Extracted page text data
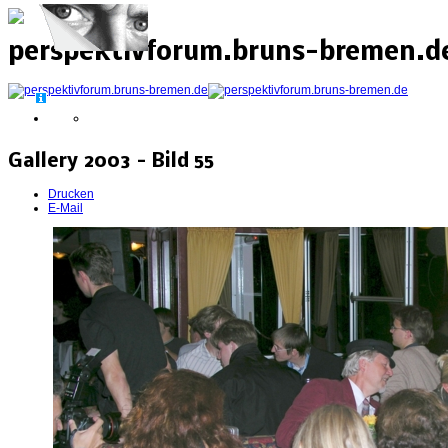
perspektivforum.bruns-bremen.de
Gallery 2003 - Bild 55
Drucken
E-Mail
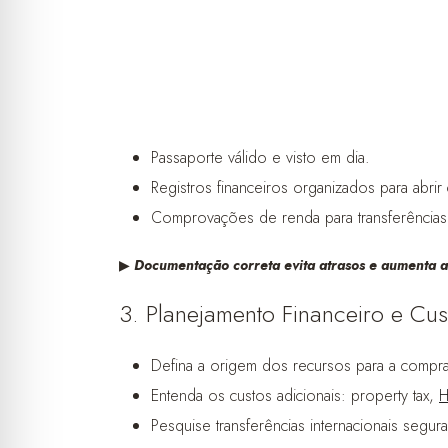
Passaporte válido e visto em dia.
Registros financeiros organizados para abrir 
Comprovações de renda para transferências 
▶︎
Documentação correta evita atrasos e aumenta a
3. Planejamento Financeiro e Cus
Defina a origem dos recursos para a compra
Entenda os custos adicionais: property tax,
Pesquise transferências internacionais segura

PROBLEM STATEMENT: After locating the line with "Comprovações de renda para transferências", output that line and every later one exactly, through the end of the entries above.

ANSWER TO THIS PROBLEM:
Comprovações de renda para transferências 
▶︎
Documentação correta evita atrasos e aumenta a
3. Planejamento Financeiro e Cus
Defina a origem dos recursos para a compra
Entenda os custos adicionais: property tax,
Pesquise transferências internacionais segura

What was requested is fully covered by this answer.